> _Page excerpt_
--------------------------------------------------

Saturday Brings Commemorative FM Broadcast in New Jersey

Updating you on a story we reported here earlier: This weekend is a 70th anniversary broadcast, recalling the first public demo of FM radio by Major Armstrong.
Saturday, a transmitter operating will be switched on at the Alpine Tower in New Jersey. The replica transmitter was built by Steve Hemphill of Solid Electronics Laboratories, one of the organizers.
A special program will air “at 42.8 Mc” at noon, hosted by WINS(AM) anchorwoman Judy DeAngelis, a long-time New York City newscaster. Those who can’t tune to that original FM frequency can listen on WFDU(FM) at 89.1 MHz or online at www.wfdu.fm.

--------------------------------------------------

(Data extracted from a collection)
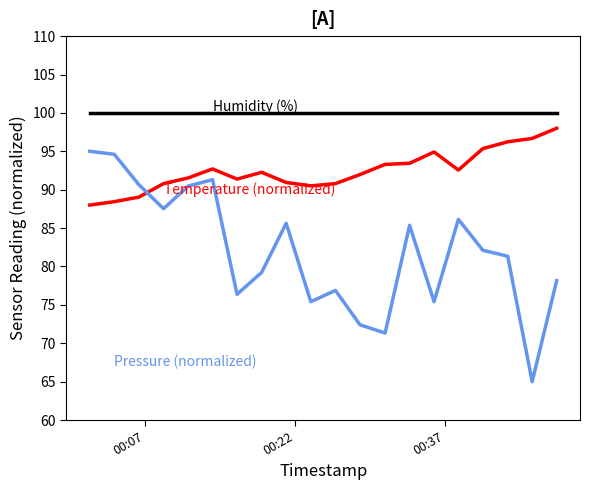

What is the maximum value shown in the chart?

100.0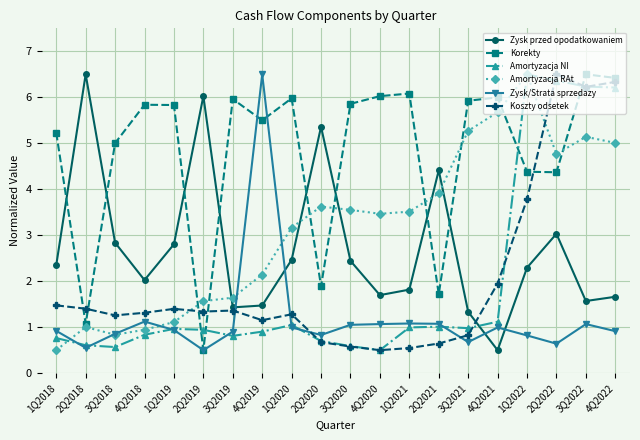

The Amortyzacja RAt series shows 6.0 at 2Q2021. True or false?

False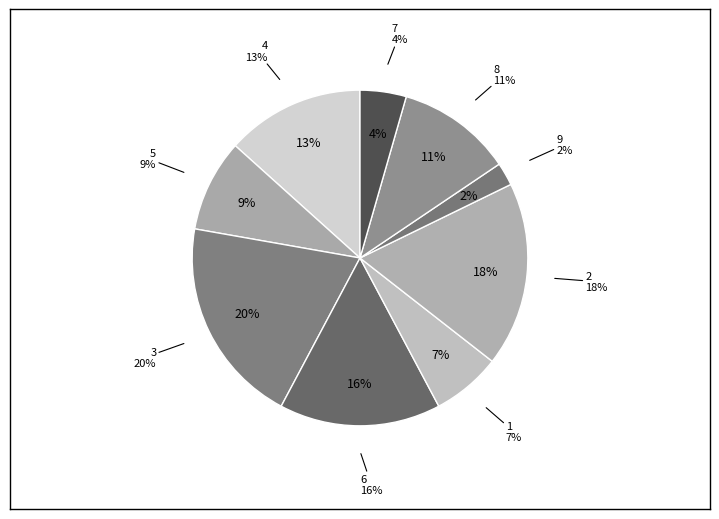

Does 7 account for over 50% of the chart?

No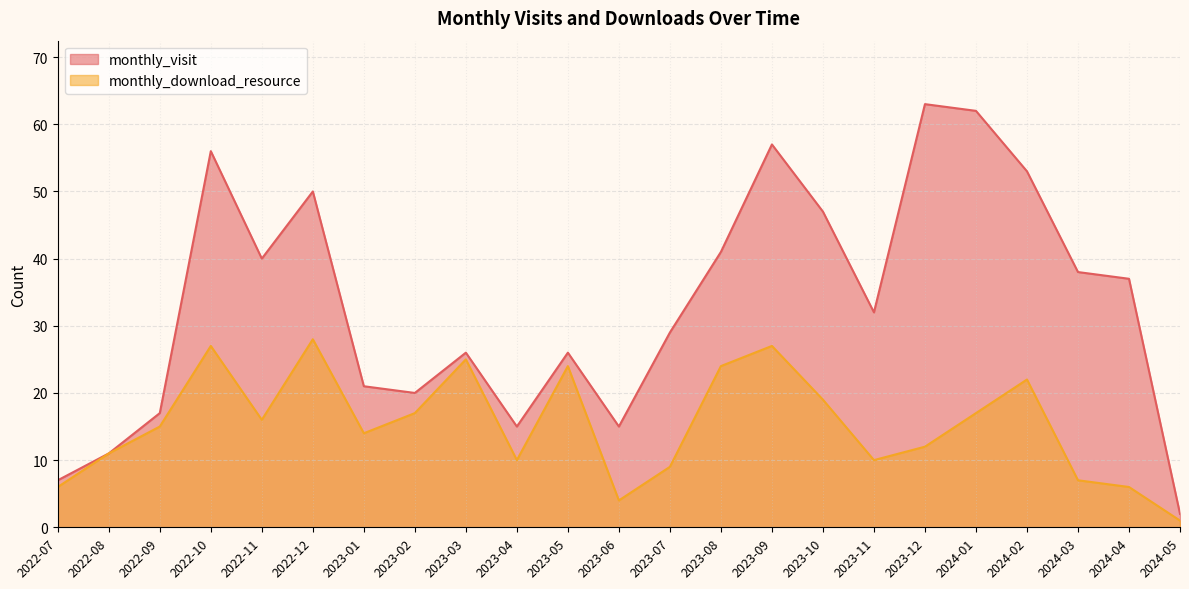

List the series in order of their overall mean, lowest first.

monthly_download_resource, monthly_visit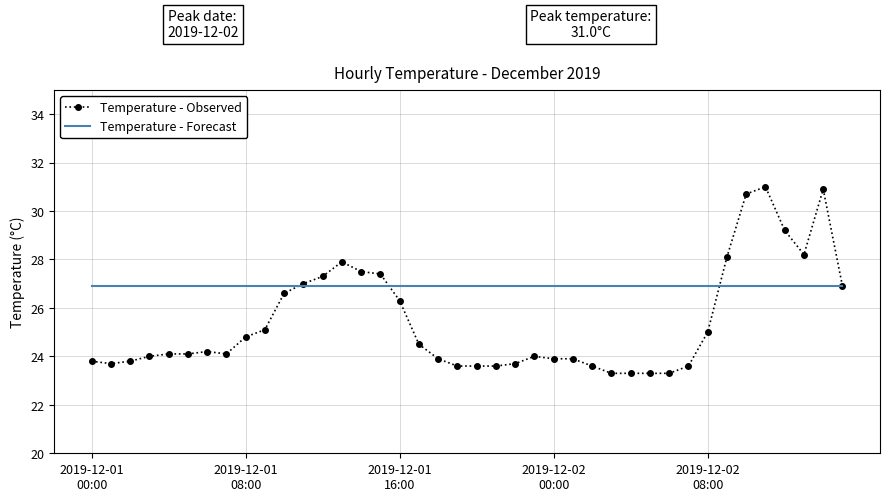

How many categories are shown in the chart?

40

--------------------------------------------------

> _What to work on_
1. According to the article on the commemorative FM broadcast, who built the replica transmitter?
2. Continue the article on the commemorative FM broadcast from the point at which it ends.

> _Results of the tasks_
1. Steve Hemphill of Solid Electronics Laboratories built the replica transmitter.

2.
Organizers said the program will include the story of FM radio and recollections by some of the people who worked with Armstrong including Renville H. McMann Jr., former vice president of the CBS Technology Center, who worked with Armstrong when McMann was 14. Tom Lewis, author of the book “Empire of the Air,” is scheduled to take part. The show includes excerpts from a recording of a 1941 test broadcast of the original New England Yankee Network, which organizers said was the first such network to use FM radio links instead of telephone lines to connect stations.
A radio dramatization of “Empire of the Air,” originally produced by David Ossman for American Public Radio, will be broadcast. The broadcast day is scheduled to conclude with the 1954 signoff of the Alpine station W2XMN following the death of Major Armstrong.
The program will be rebroadcast on the Web at 7 p.m. on June 14 and 16.
The broadcast was organized by Hemphill and the Sackermann family, owners of the Alpine Tower. Audio production, engineering and transmission are being provided through WFDU(FM) under the direction of Barry Sheffield. WFDU is licensed to Fairleigh Dickinson University.